I was thinking about an extension to the Shortest Hamiltonian Path (SHP) problem, and I couldn't find a way of solving it. I know it is NP-complete, but I figured I'd ask here for ideas, since I do not want to simply brute force the problem.

The extension is fairly simply: Given an undirected, complete, weighted graph with n vertices, find the shortest hamiltonian path with end vertices v and u.

So, bruteforce would still take O(n!) time, since the remaining n-2 vertices can be visited in (n-2)! ways. I was trying to find a way to maybe solve this slightly faster. My efforts for finding a way to solve this problem in a beneficial manner has so far been fruitless.

Would anyone have an idea how to exploit the knowledge of the end-vertices? Preferably explained alongside some pseudocode. It is required for the solution found to be optimal.

I guess it could be solved by integer programming, since the knowledge of end nodes are fairly limiting, and makes it easy to avoid cycles, but it wouldn't really exploit the composition of the problem.

Answer 1

If you want to find the shortest path to connect all nodes, then you should look at travelling salesman algorithms. I don't exactly see why you approach it as an HSP. The only reason I can think of is that you want to specify your starting cities, but it should be easy to fix that (if you need that I can post it) by changing your graph a bit.

edit: adding how to tweak your graph

Add 1 node (call it E) and only connect it to your starting and ending nodes. A TSP will compute a solution to your problem by connecting all your nodes. As E is only reachable by going from start to E and then to end, the solution (a cycle yes) will contain start - E - end. Then you remove the 2 edges to and from E and you have the optimal solution.
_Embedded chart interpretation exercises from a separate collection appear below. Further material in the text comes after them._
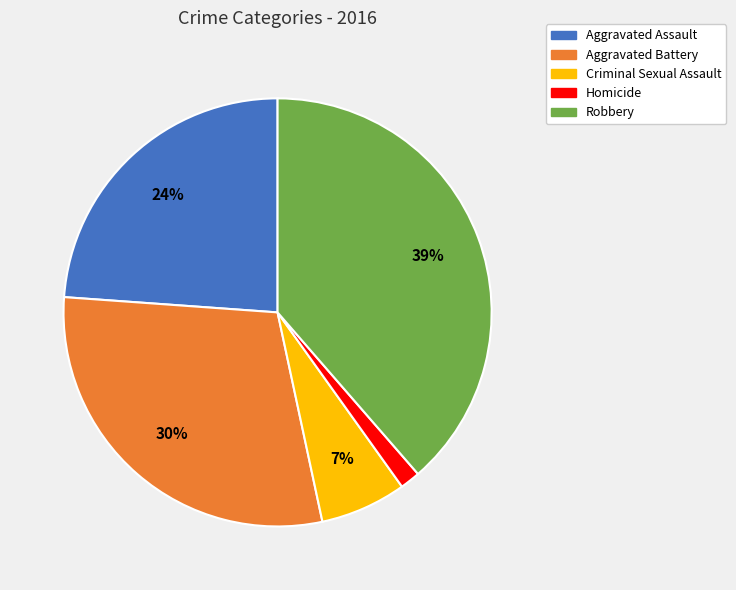

Is the sum of Homicide and Aggravated Assault greater than half?

No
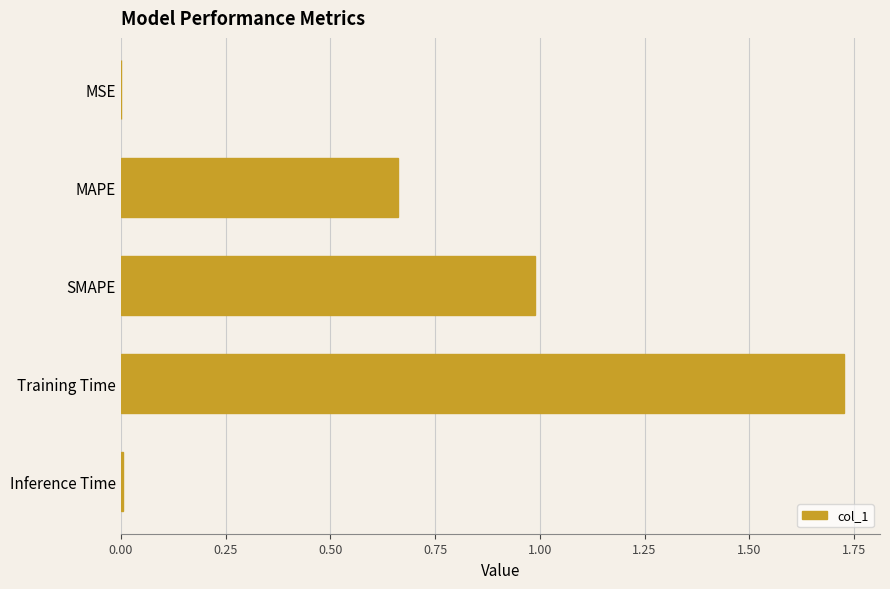

What is the sum of the values at SMAPE and Training Time?

2.7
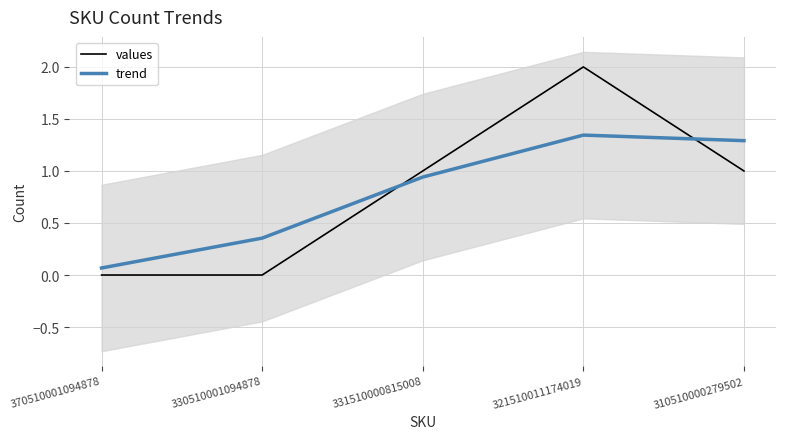

What position from the left is 370510001094878?

1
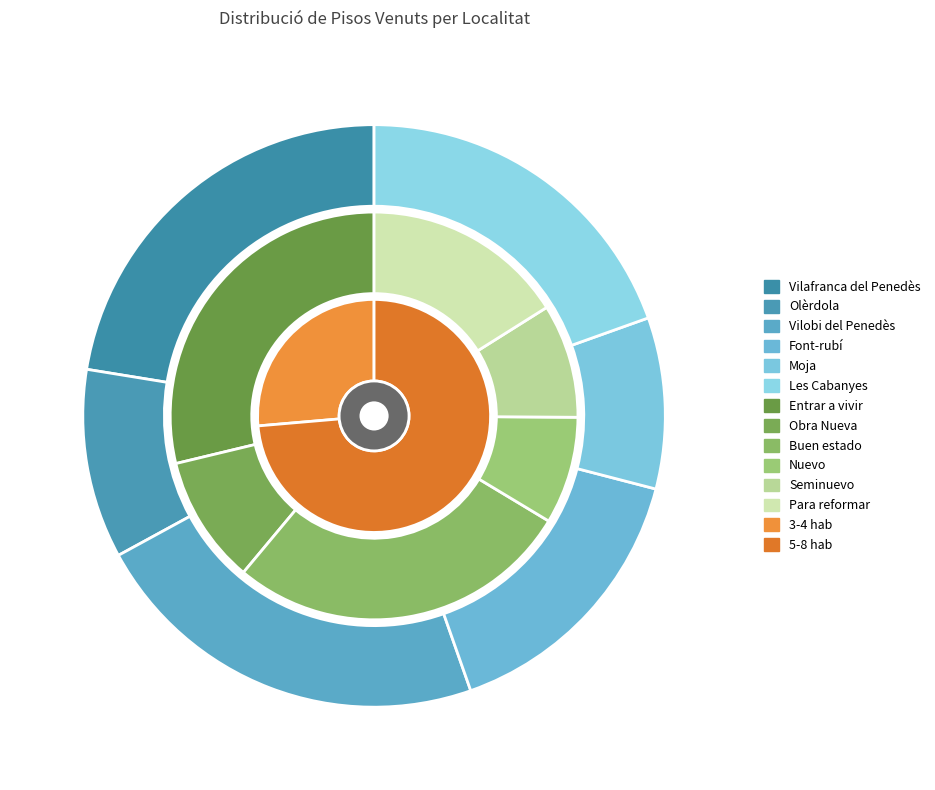

Is it true that Font-rubí is 16% of the pie?

True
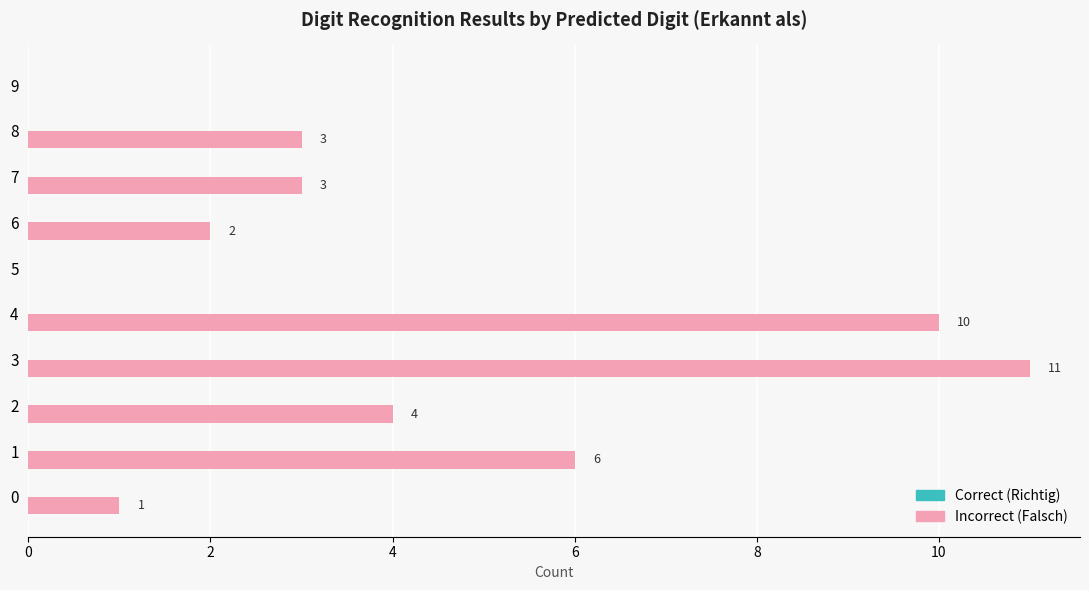

Does the chart contain stacked bars?

No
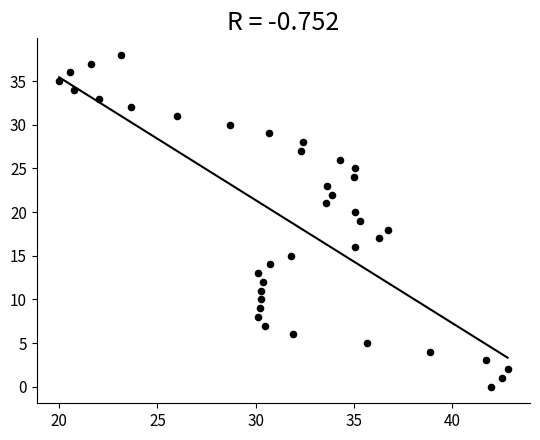

What is the range of Y values (max minus min)?

38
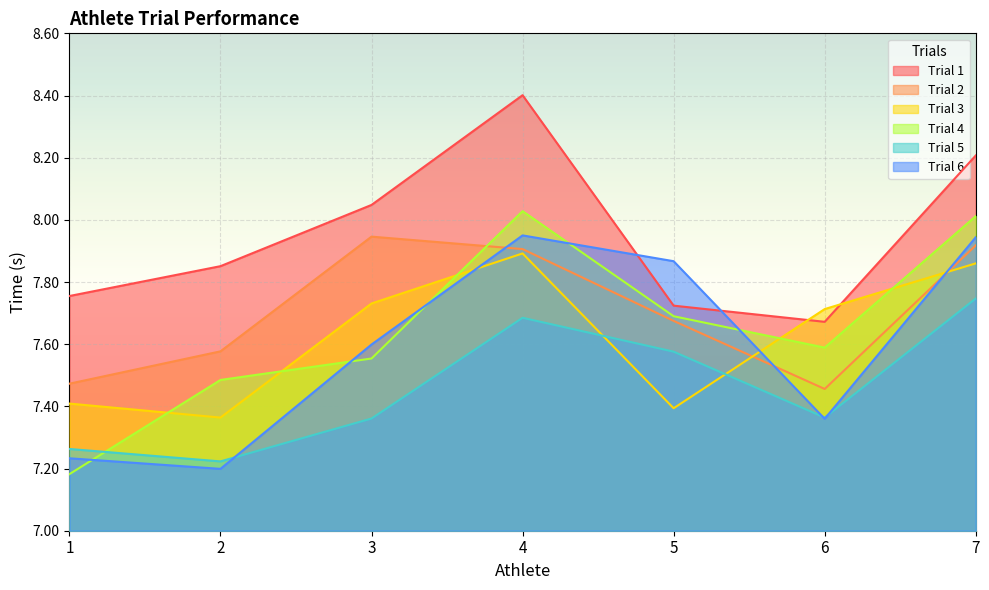

At which label is Trial 6 closest to 7?

2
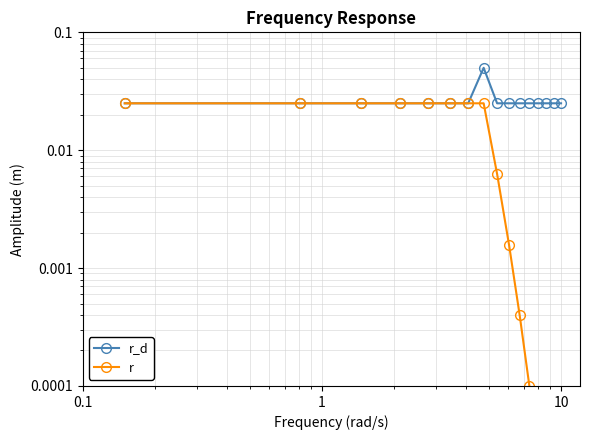

Is this an area chart (filled region under the line)?

No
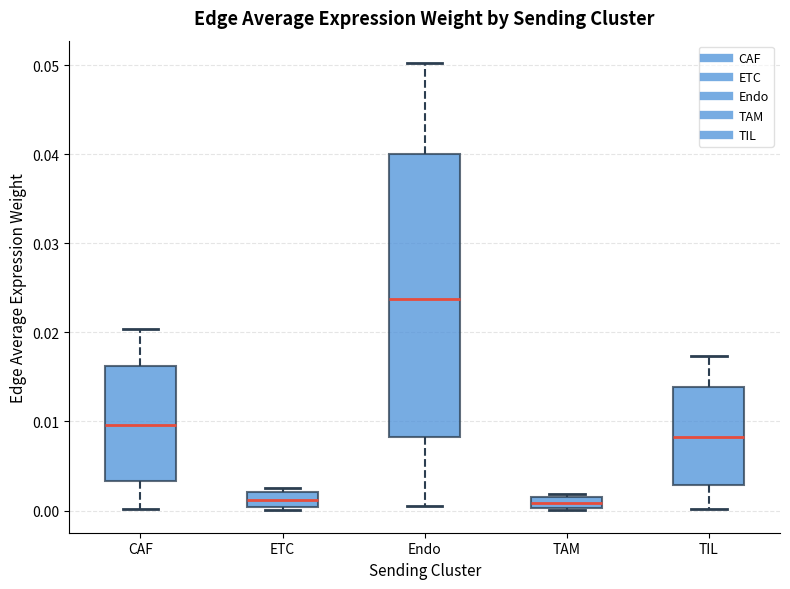

Which box is the tallest, from its lower edge to its upper edge?

Endo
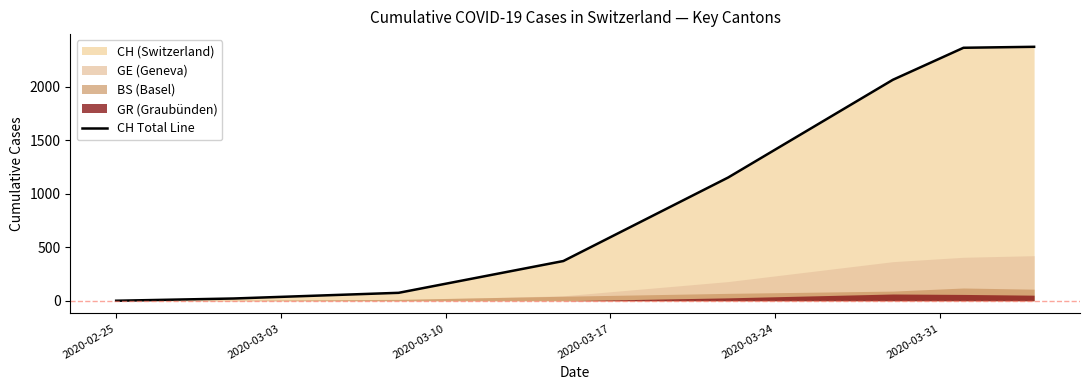

What is the average value?

1052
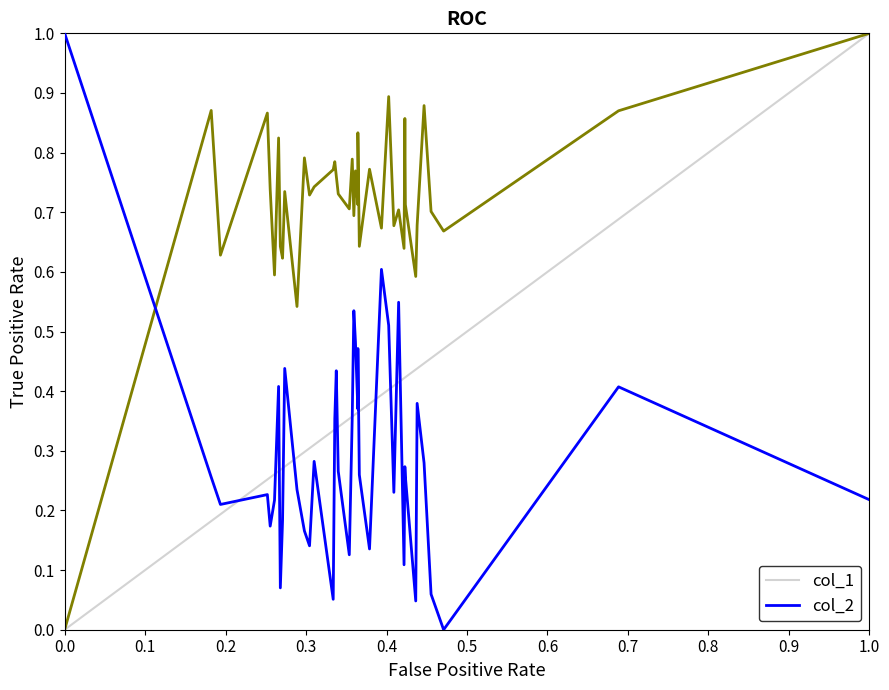

What is the greatest value displayed?

1.0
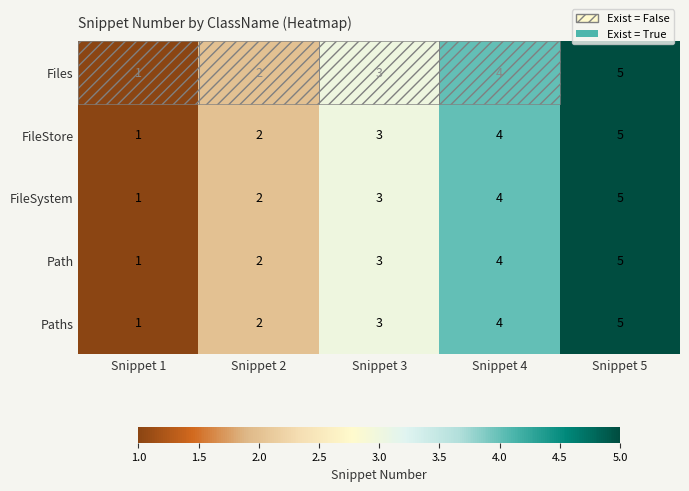

How many series are shown in this chart?

5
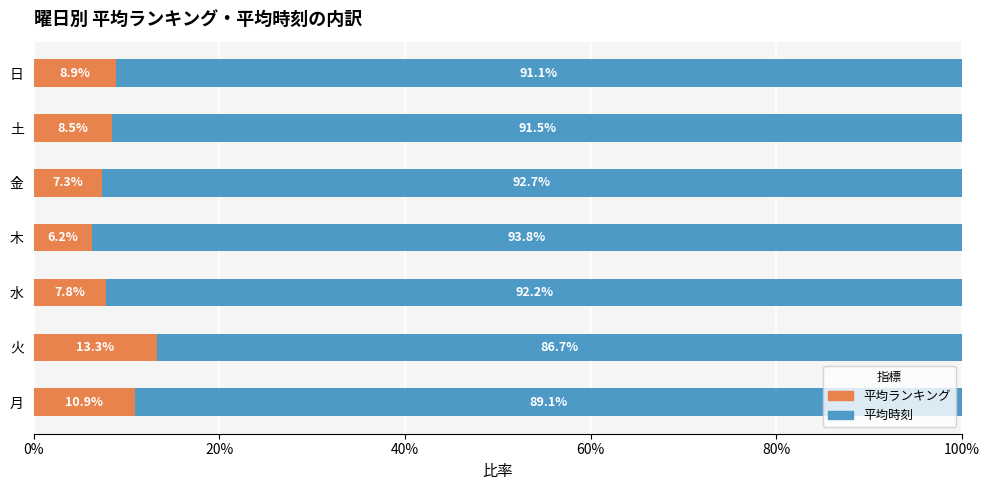

List the labels in order of 平均ランキング value, largest first.

火, 月, 日, 土, 水, 金, 木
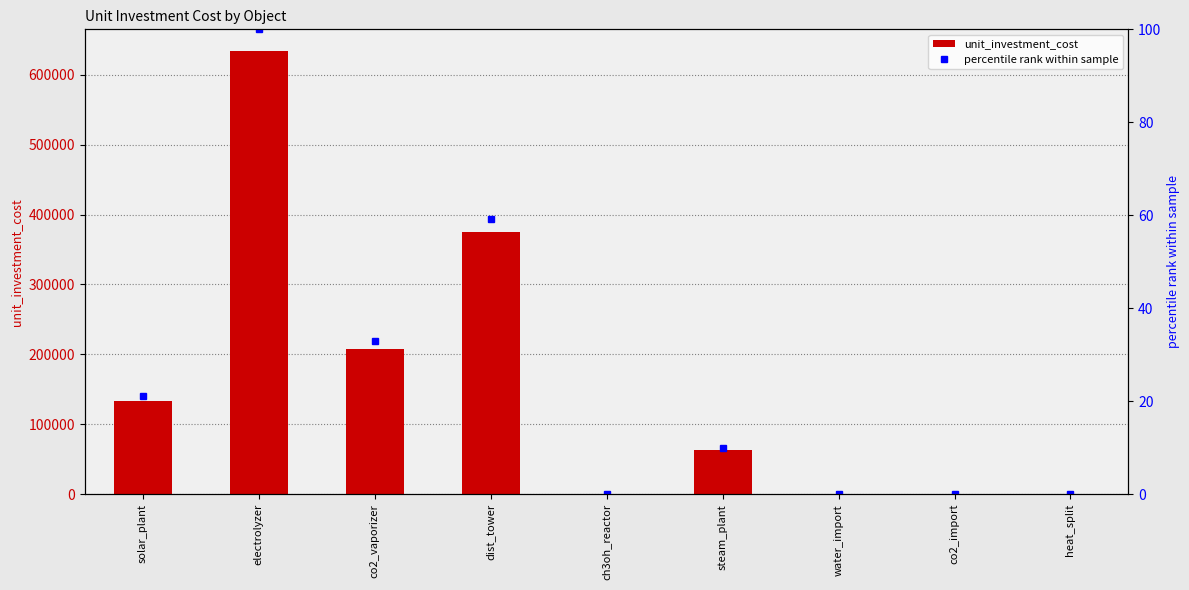

What is the difference between the percentile rank within sample values at co2_vaporizer and water_import?

32.9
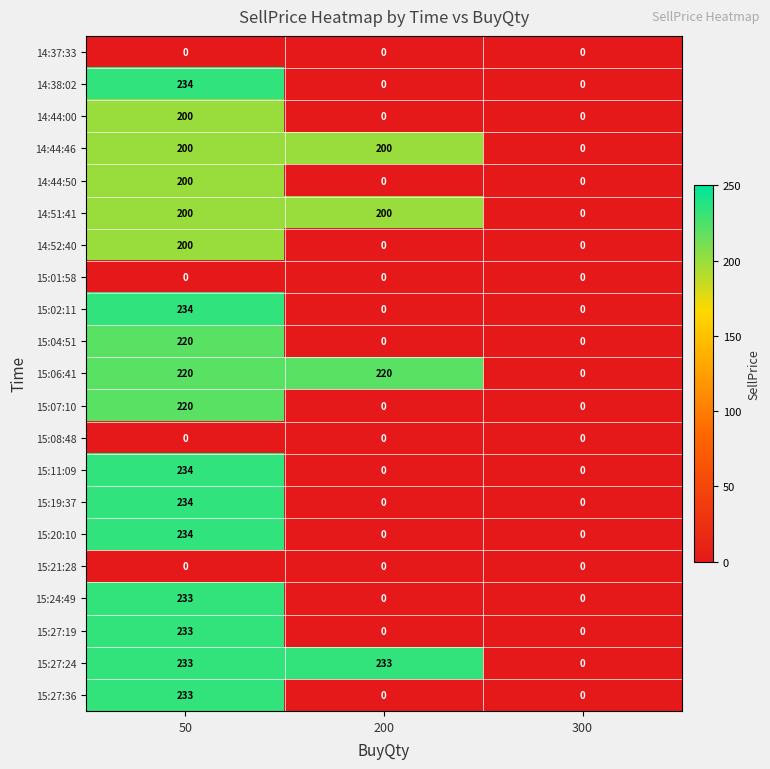

The 15:06:41 series shows 220 at 200. True or false?

True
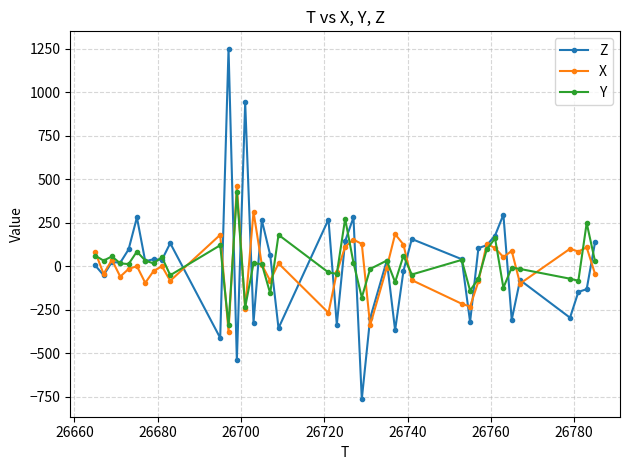

Which series has the largest range (max minus min)?

Z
Within the TSP, the path from start to end will be optimal.

Answer 2

You can use a metaheuristic algorithm. There are many kinds of them (Local search, constructive search, etc.). One of them could be based on:

For each x belonging to the set of vertices X:
- Find the set of closest vertices to x C.
- Filter the set C in order to include one of them in the path P.
Repeat until all vertices of X have been included in the path P.
End.